Ursachen für Blindheit
- Erbkrankheiten: z. B. Farbenblindheit.
- Angeborene Krankheiten: z. B. Röteln während der Schwangerschaft.
- Sekundäre Krankheiten: Retinopathie des Frühgeborenen (durch übermäßigen Sauerstoff).
- Tumore: z. B. Gliom der Netzhaut.
Funktionelle Einschränkungen
Menschen mit Sehbehinderung nutzen verstärkt das Gehör zur Raumwahrnehmung. Rehabilitationstechniker helfen bei der Mobilität und lebenspraktischen Fertigkeiten. Soziale Kompetenzen (wie Blickrichtung oder Mimik) können aufgrund mangelnder Imitationsmöglichkeiten beeinträchtigt sein. Der Zugang zu Informationen erfolgt je nach Grad der Behinderung über vergrößerte Schriften, Braille oder Hörverfahren.
Taubblindheit: Definition und Herausforderungen
Taubblindheit bezeichnet eine Person mit einer kombinierten Seh- und Hörschädigung. Dies führt zu schweren Lern- und Verhaltensschwierigkeiten, da die beiden wichtigsten Sinne zur Informationsaufnahme fehlen. Nur etwa 10% der Betroffenen sind vollständig taub und blind.
Kommunikation und Mobilität
Da das Gehirn 95% der Informationen über Augen und Ohren aufnimmt, wird bei Taubblindheit der Tastsinn (Hände, Körper, Haut) zum primären Empfänger für Formen, Texturen und Temperaturen.
Typen der Taubblindheit
- Angeboren/Prälingual: Taubblindheit vor dem Spracherwerb.
- Taub geboren, späterer Sehverlust: z. B. Usher-Syndrom.
- Blind geboren, späterer Hörverlust: z. B. durch ototoxische Medikamente.

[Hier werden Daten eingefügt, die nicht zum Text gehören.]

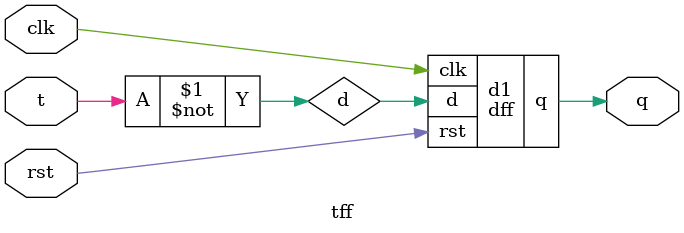
<source format=v>
module dff(input d,clk,rst, output reg q);
always @(posedge clk) begin
	if(rst) q<=0;
	else q<=d;
end
endmodule

module tff(input t,clk,rst, output q);
wire d;
dff d1(.d(d),.clk(clk),.rst(rst),.q(q));
assign d=~t;
endmodule

</source>
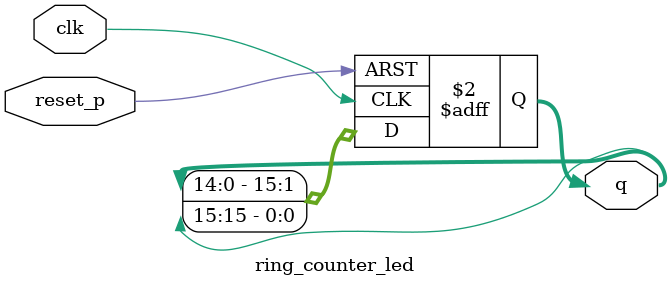
<source format=v>
`timescale 1ns / 1ps


module ring_counter (
    input clk,
    input reset_p,
    output reg [3:0] q
);
    always @(posedge clk or posedge reset_p) begin
        if(reset_p) begin
            q <= 4'b0001;                   // 초기값 0001 설정
        end

        else begin
            case (q)
                4'b0001 : q <= 4'b0010;
                4'b0010 : q <= 4'b0100;
                4'b0100 : q <= 4'b1000;
                4'b1000 : q <= 4'b0001;
                default : q <= 4'b0001;     // 문제 생기면 초기값으로
            endcase
        end
    end

endmodule

module ring_counter_shift (
    input clk,
    input reset_p,
    output reg [3:0] q
);
    always @(posedge clk or posedge reset_p) begin
        if(reset_p) begin
            q <= 4'b0001;                   // 초기값 0001 설정
        end

        else begin
                if (q == 4'b1000)
                    q <= 4'b0001;
                else if (q == 4'b0000 || q > 4'b1000)
                    q <= 4'b0001;
                else
                    q <= {q[2:0], 1'b0};
        end
    end

endmodule

module ring_counter_p (
    input clk,
    input reset_p,
    output reg [3:0] q
);
    always @(posedge clk or posedge reset_p) begin
        if(reset_p) q <= 4'b0001;                   // 초기값 0001 설정
        else q = {q[2:0], q[3]};
    end

endmodule

module edge_detector_n(
    input clk,
    input reset_p,
    input cp,

    output p_edge,
    output n_edge

    );

    reg ff_cur, ff_old;

    always @(negedge clk or posedge reset_p) begin
        if(reset_p) begin
            ff_cur <= 0;
            ff_old <= 0;
        end else begin
            ff_old <= ff_cur;
            ff_cur <= cp;
        end
    end

    assign p_edge = ({ff_cur, ff_old} == 2'b10) ? 1 : 0;
    assign n_edge = ({ff_cur, ff_old} == 2'b01) ? 1 : 0;
endmodule

    // cur = 1, old = 0 => p = 1
    // cur = 1, old = 1 => p = 0
    // cur = 0, old = 1 => n = 1



module edge_detector_p(
    input clk,
    input reset_p,
    input cp,

    output p_edge,
    output n_edge

    );

    reg ff_cur, ff_old;

    always @(posedge clk or posedge reset_p) begin
        if(reset_p) begin
            ff_cur <= 0;
            ff_old <= 0;
        end else begin
            ff_old <= ff_cur;
            ff_cur <= cp;
        end
    end

    assign p_edge = ({ff_cur, ff_old} == 2'b10) ? 1'b1 : 1'b0;
    assign n_edge = ({ff_cur, ff_old} == 2'b01) ? 1'b1 : 1'b0;
endmodule

module ring_counter_led (
    input clk,
    input reset_p,
    output reg [15:0] q
);
    always @(posedge clk or posedge reset_p) begin
        if(reset_p) q <= 4'b0000_0000_0000_0001;
        else q = {q[14:0], q[15]};
    end

endmodule
</source>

- Postlingual: Erwerb der Taubblindheit im Erwachsenenalter.
Das Usher-Syndrom
Eine genetisch bedingte Erkrankung, die Schwerhörigkeit und fortschreitenden Sehverlust durch Retinitis pigmentosa kombiniert.
Symptome der Retinitis Pigmentosa
- Nachtblindheit: Erste Anzeichen in der Adoleszenz; Schwierigkeiten bei der Anpassung an Lichtwechsel.
- Verengung des Gesichtsfeldes: Tunnelblick durch Netzhautdegeneration.
- Verlust der zentralen Sehschärfe: Unfähigkeit, Details zu erkennen.
Unterschiede: Gehörlosigkeit vs. Schwerhörigkeit
- Gehörlosigkeit: Das Gehör ist für das tägliche Leben nicht funktional; die Sprache kann nicht über das Hören erworben werden. Die visuelle Wahrnehmung ist der Hauptkanal.
- Schwerhörigkeit: Das Gehör ist eingeschränkt, aber mit oder ohne Prothese funktional für den Alltag und den Spracherwerb.